▸ POLECENIE: Wyodrębnij z poniższego listingu każdy wiersz zawierający ciąg „inputs”.

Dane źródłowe
● ● ● ● ● ● ●
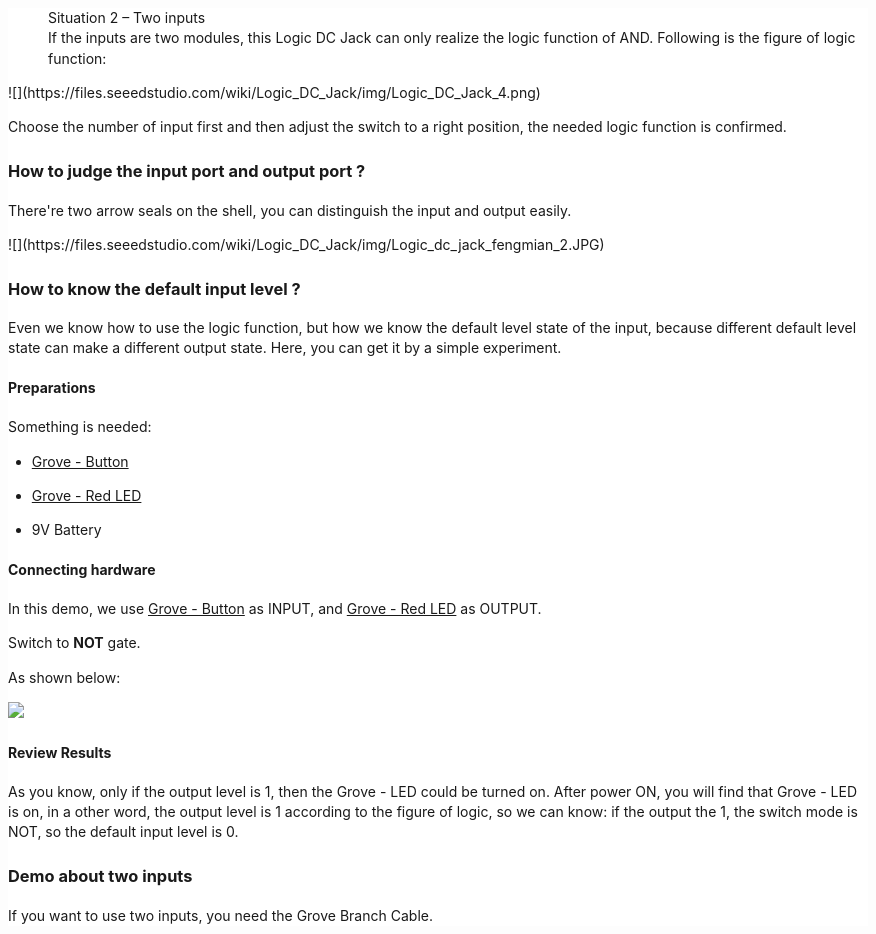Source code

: <dl><dd> Situation 2 – Two inputs
</dd><dd> If the inputs are two modules, this Logic DC Jack can only realize the logic function of AND. Following is the figure of logic function:
</dd></dl>

<div class="center"><div class="floatnone">![](https://files.seeedstudio.com/wiki/Logic_DC_Jack/img/Logic_DC_Jack_4.png)</div></div>

Choose the number of input first and then adjust the switch to a right position, the needed logic function is confirmed.

###   How to judge the input port and output port ?

There're two arrow seals on the shell, you can distinguish the input and output easily.

<div class="center"><div class="floatnone">![](https://files.seeedstudio.com/wiki/Logic_DC_Jack/img/Logic_dc_jack_fengmian_2.JPG)</div></div>

###   How to know the default input level ?

Even we know how to use the logic function, but how we know the default level state of the input, because different default level state can make a different output state. Here, you can get it by a simple experiment.

####  Preparations

Something is needed:

*   [Grove - Button](http://www.seeedstudio.com/depot/Grove-Button-p-766.html?cPath=85_50)

*   [Grove - Red LED](http://www.seeedstudio.com/depot/Grove-Red-LED-p-1142.html?cPath=81_35)

*   9V Battery

####  Connecting hardware

In this demo, we use [Grove - Button](http://www.seeedstudio.com/depot/Grove-Button-p-766.html?cPath=85_50) as INPUT, and [Grove - Red LED](http://www.seeedstudio.com/depot/Grove-Red-LED-p-1142.html?cPath=81_35) as OUTPUT.

Switch to **NOT** gate.

As shown below:

![](https://files.seeedstudio.com/wiki/Logic_DC_Jack/img/Logic_dc_jack_hardware_setting_stared_not.JPG)

####  Review Results

As you know, only if the output level is 1, then the Grove - LED could be turned on. After power ON, you will find that Grove - LED is on, in a other word, the output level is 1 according to the figure of logic, so we can know: if the output the 1, the switch mode is NOT, so the default input level is 0.

###   Demo about two inputs

If you want to use two inputs, you need the Grove Branch Cable.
● ● ● ● ● ● ●
▸ PRZYKŁADOWE ROZWIĄZANIE:
: <dl><dd> Situation 2 – Two inputs
</dd><dd> If the inputs are two modules, this Logic DC Jack can only realize the logic function of AND. Following is the figure of logic function:
###   Demo about two inputs
If you want to use two inputs, you need the Grove Branch Cable.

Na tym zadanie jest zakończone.